The cortege began at the Ministry of Defense in east Tehran, with top state and military officials on hand to pay their respect to a man who played a leading role in bolstering Iran's defense power and advancing its peaceful nuclear energy program.
An honor guard carried the casket containing his remains which reportedly received three shots during an ambush in a boulevard in Absard where assailants blew up an explosives-laden Nissan truck before targeting him and his security detail in a hail of bullets.
The remains of the weapon used in the assassination show that it was made in the Occupied Palestine, an informed source told Press TV Monday. The weapon collected from the site of the terrorist act bears the logo and specifications of the Israeli military industry.
Iran's Ministry of Intelligence also said it had obtained "new leads" on the identity of the perpetrators and that the information "will be publicized very soon."

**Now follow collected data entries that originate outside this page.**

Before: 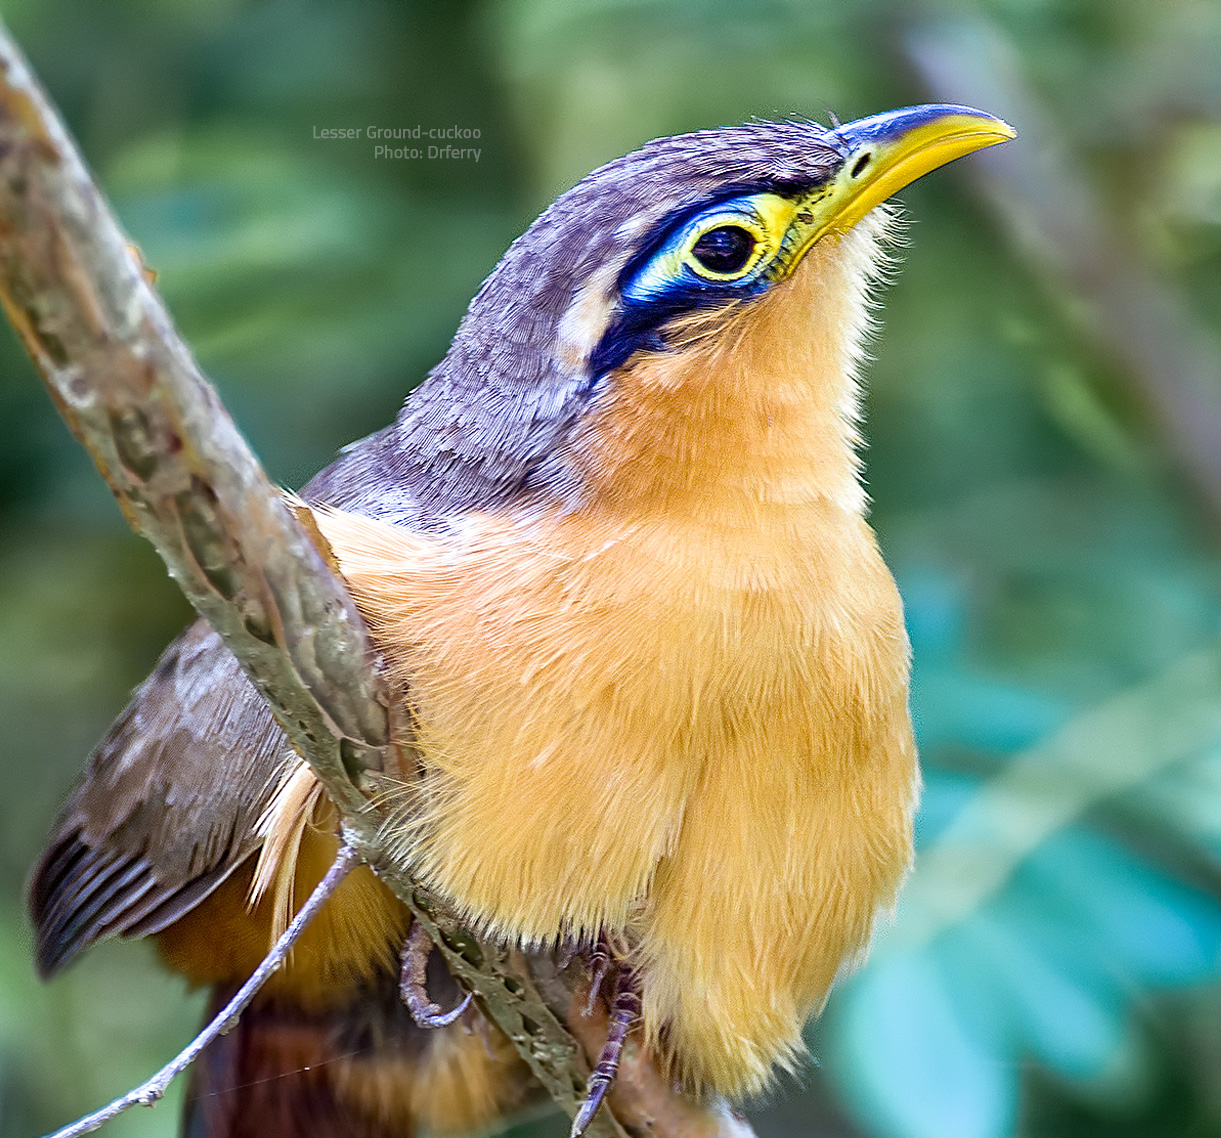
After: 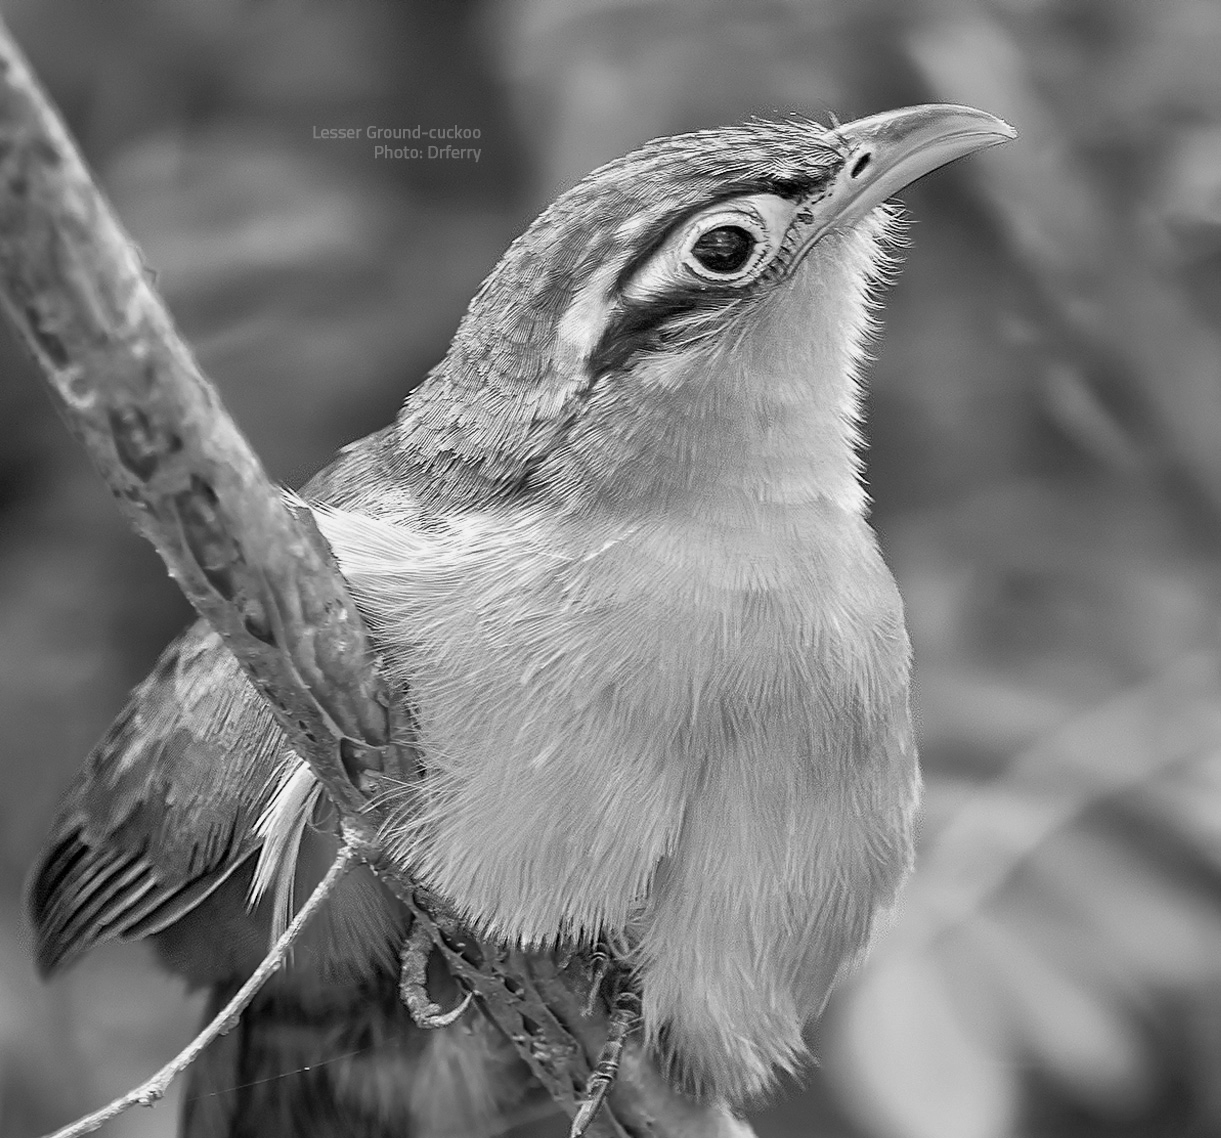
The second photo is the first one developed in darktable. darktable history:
shadows and highlights: on, module defaults
color calibration: output gray [0.22, 0.42, 0.37, 0], gray › normalize channels true, illuminant same as pipeline (D50), adaptation XYZ, x 0.346, y 0.359, gamut compression 0
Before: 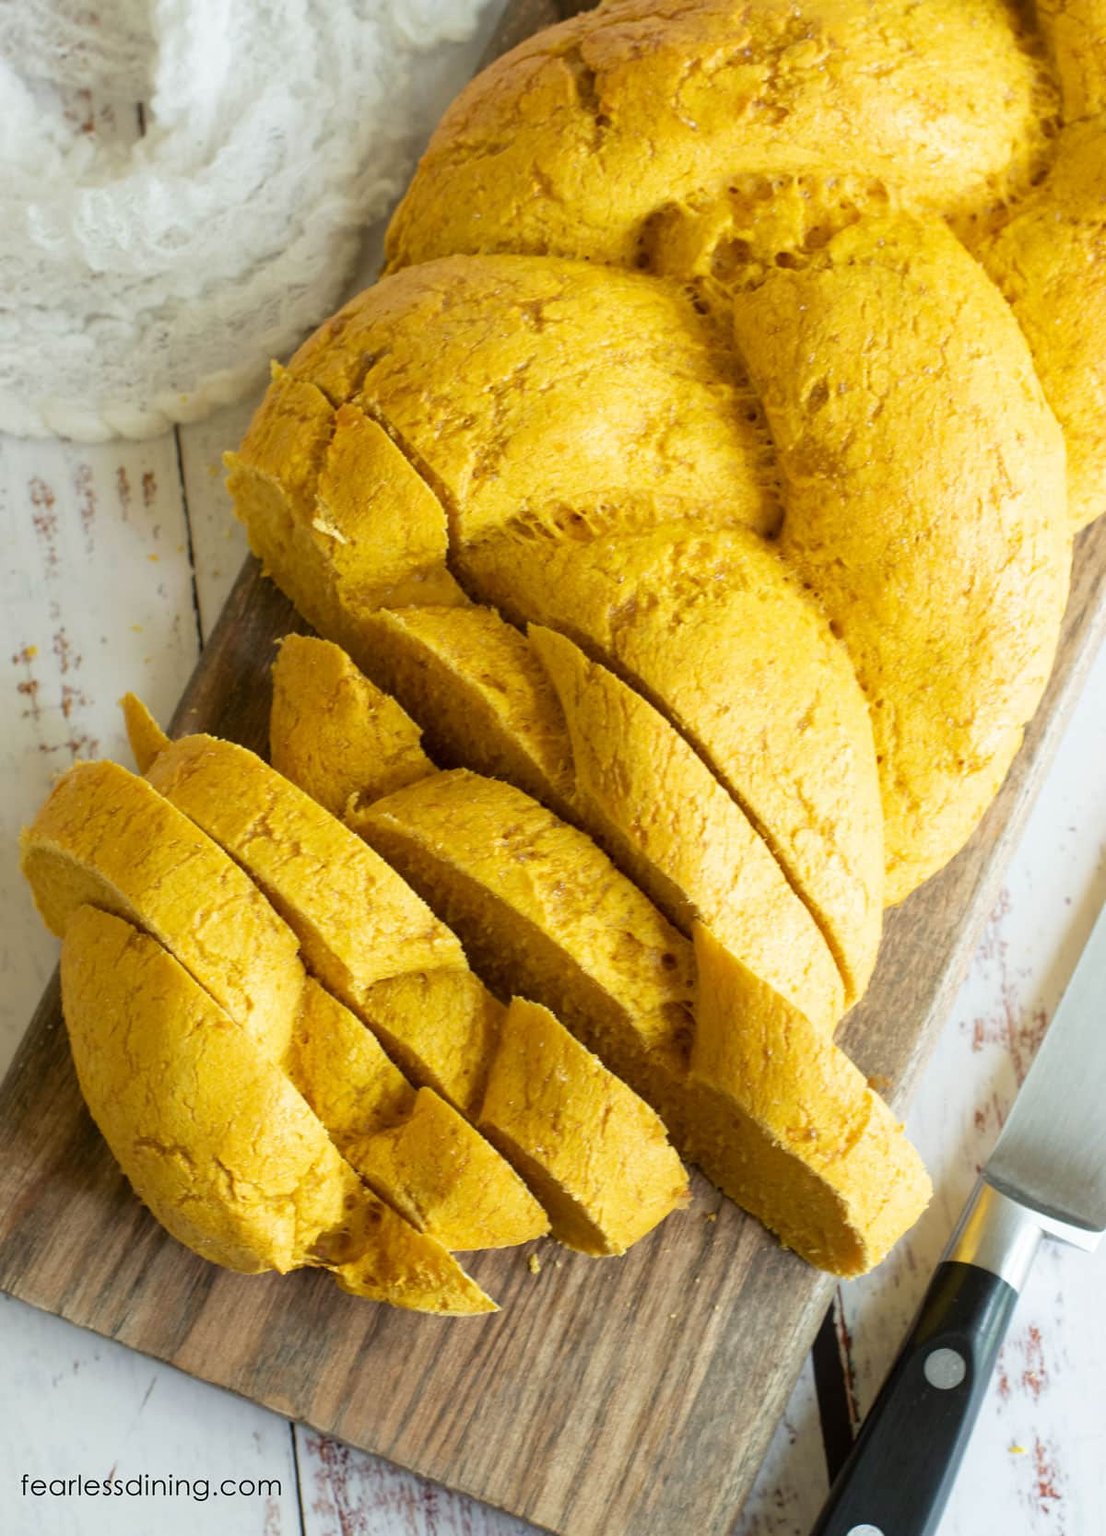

At an outdoor portion of the Defense Ministry, the Islamic Revolution Guards Corps (IRGC) Chief Major Gen. Hossein Salami, the IRGC's Quds Force Head Brigadier Gen. Esmail Qa'ani, Head of the Atomic Energy Organization of Iran Ali Akbar Sahei and Intelligence Minister Seyyed Mamoud Alavi sat apart from each other and wore masks due to the coronavirus pandemic as a reciter read several verses from the holy Qur'an.
A message was read out to the ceremony from Leader of the Islamic Revolution Ayatollah Seyyed Ali Khamenei, who has ordered officials to identify and punish the perpetrators of the crime and continue his scientific path with diligence.
Defense Minister Brigadier Gen. Amir Hatami put his forehead against the casket and kissed it before addressing the ceremony, pledging that the assassination would make Iranians “more united, more determined.”
“For the continuation of your path, we will continue with more speed and more power,” Hatami said.
The defense chief vowed that “no crime, assassination or act of folly will remain unanswered on the part of the Iranian nation."
“We will certainly pursue the criminals to the bitter end. They should know that they will meet their comeuppance and the Commander-in-Chief’s imperative will be implemented,” he added, referring to the Leader’s order for punishment of the perpetrators.
Hatami said despite carrying out the assassination to further their gains, the enemies ended up suffering defeat in three areas by perpetrating the atrocity.
First, Fakhrizadeh’s assassination introduced the scientist to the world as a “great model for those setting their foot on the path of struggle.” For those, he noted, Fakhrizadeh now serves as a model for scientific endeavor, assiduity, and purity of purpose.
Secondly, the assassination acted to turn the enemies into “the most hateful” in the eyes of the Iranian people.
And thirdly, the incident only managed to improve the country’s resolve to realize its purposes and enhance its integrity. As a case in point, he cited a recent decision to double the budget allocated to the innovation center within the Defense Ministry, which Fakhrizadeh used to direct.
Hatami also reminded that the enemies had resorted to assassinating the scientist after not being able to muster the courage to conduct military action against the Islamic Republic during the four decades after the Islamic Revolution.